Barge loading initiative seeing opposition

Council will give the public a chance to comment before any changes are made

District staff will be studying the issue of barge loading along Mission’s waterfront and bring options back for council to consider at a later date.

Mayor Ted Adlem initiated the discussion at Monday night’s council meeting after speaking with several people who wanted to see the activity permitted along the Fraser River.

Last week Adlem told The Record the move would create jobs and improve Mission’s economy. However, the initiative is already seeing some opposition.

Hatzic resident Ed Swaren believes the move is an attempt to get large trucks off the downtown streets.

He worries council is willing to sacrifice the quality of life of Hatzic residents. He cited increased noise and a decrease in air quality as primary concerns.

He said barge loading on the north side of the Fraser River can’t be compared to what’s operating on the south side because “they load directly onto barges in Matsqui.”

Trucks will have to travel with their loads to a barge loading facility in Mission, he reasoned.

“The Hatzic industrial park is small with limited space,” said Bev Dixon, who added the area is adjacent to a large residential community.

She also noted the area is spawning ground for sturgeon and salmon and it’s important that is protected.

Fraser River Safari’s Jo-Anne Chadwick agrees.

“We’re working so hard to protect these waterways,” she said. “We’re working hard to protect the salmon runs, but on the flip side, they say we need more barges and a transportation corridor.”

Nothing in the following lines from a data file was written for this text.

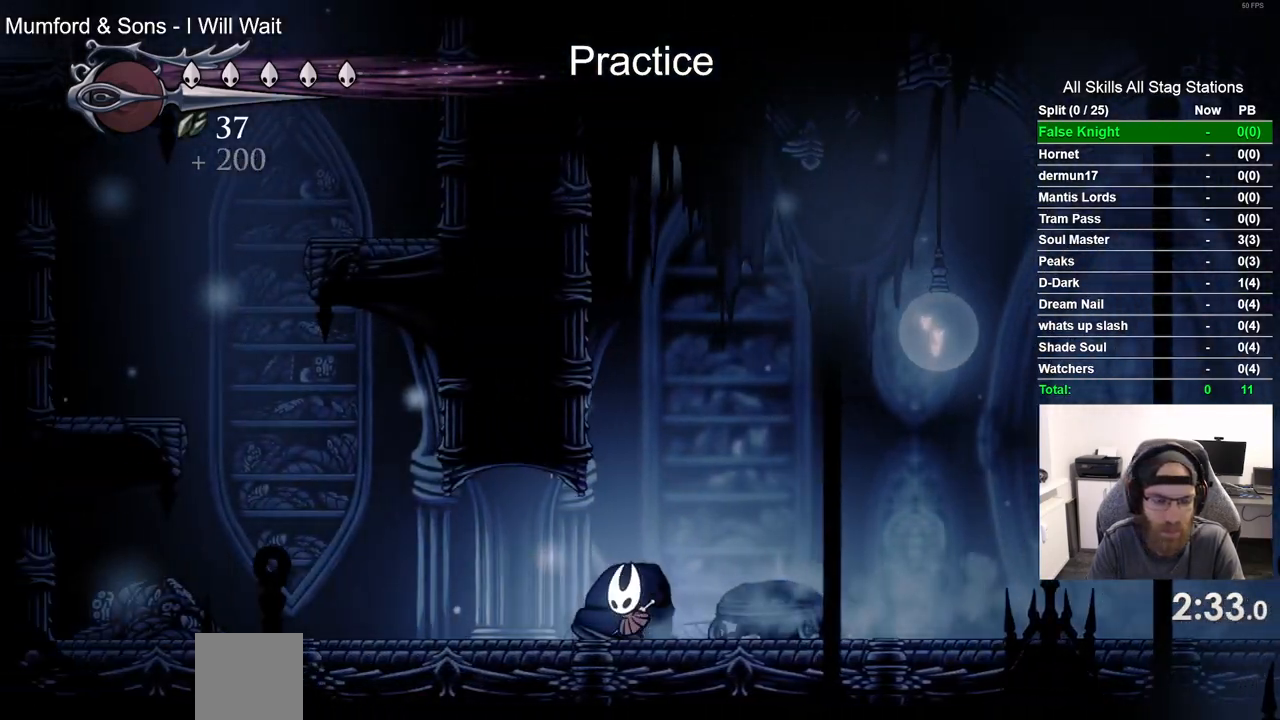
{"buttons": ["CROSS", "DPAD_LEFT"], "left_stick": "center", "right_stick": "center", "events": [[117, "R2", "down"], [333, "R2", "up"], [433, "CROSS", "down"]]}
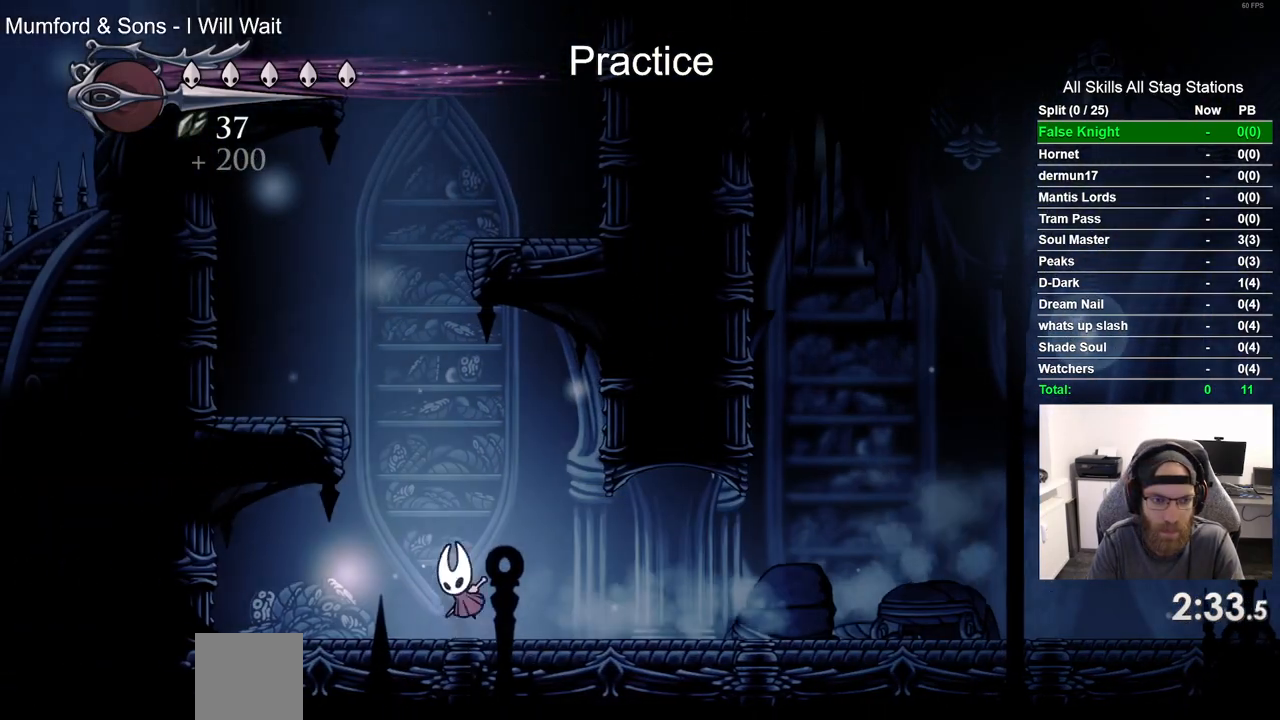
{"buttons": ["CROSS", "DPAD_RIGHT"], "left_stick": "center", "right_stick": "center", "events": [[317, "CROSS", "up"], [367, "DPAD_LEFT", "up"], [367, "DPAD_UP", "down"], [417, "DPAD_UP", "up"], [467, "DPAD_RIGHT", "down"], [483, "CROSS", "down"]]}
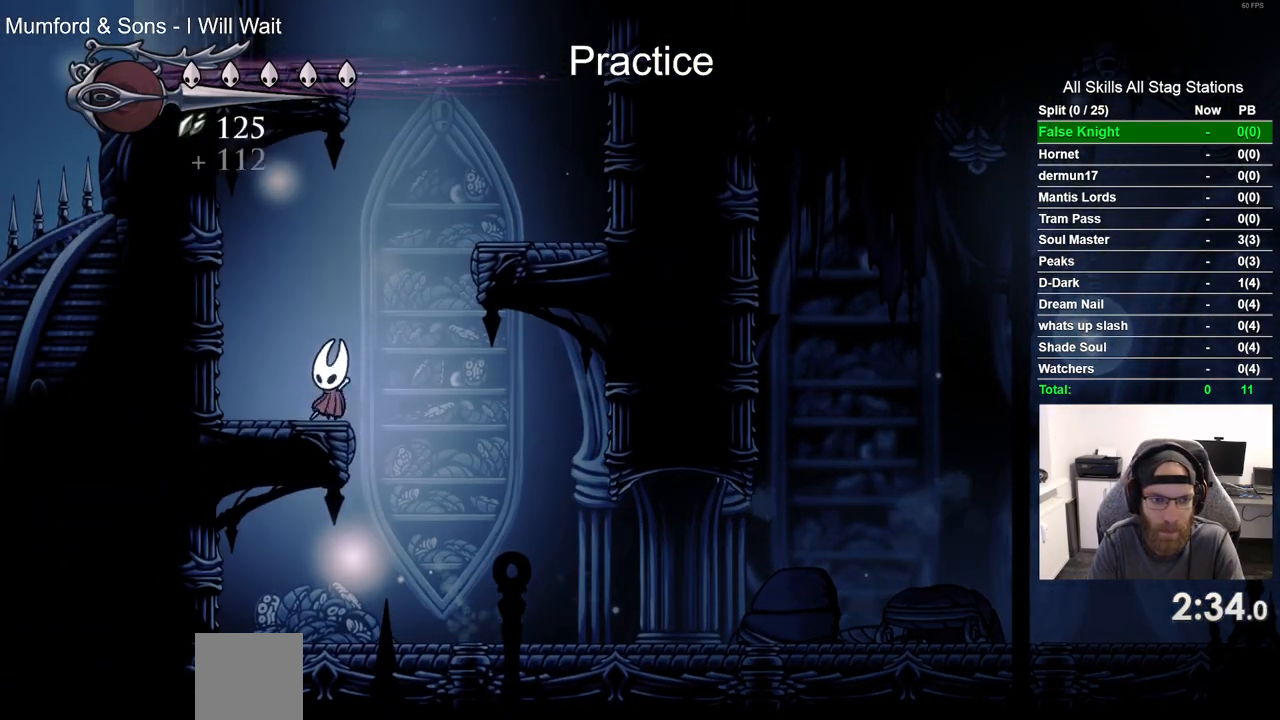
{"buttons": ["DPAD_LEFT"], "left_stick": "center", "right_stick": "center", "events": [[317, "CROSS", "up"], [500, "DPAD_LEFT", "down"], [500, "DPAD_RIGHT", "up"]]}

It will decrease the number of trucks on the road, Chadwick acknowledged, but “if you ruin the river, it’s done.”

Coun.Jenny Stevens said when the barge loading restriction was put in place in 2007, council’s intent at the time was not to ban it forever. Instead, it was meant to give the district control over where it took place. Anyone wanting to load onto barges could apply for rezoning and it would be looked at on a case to case basis, she explained.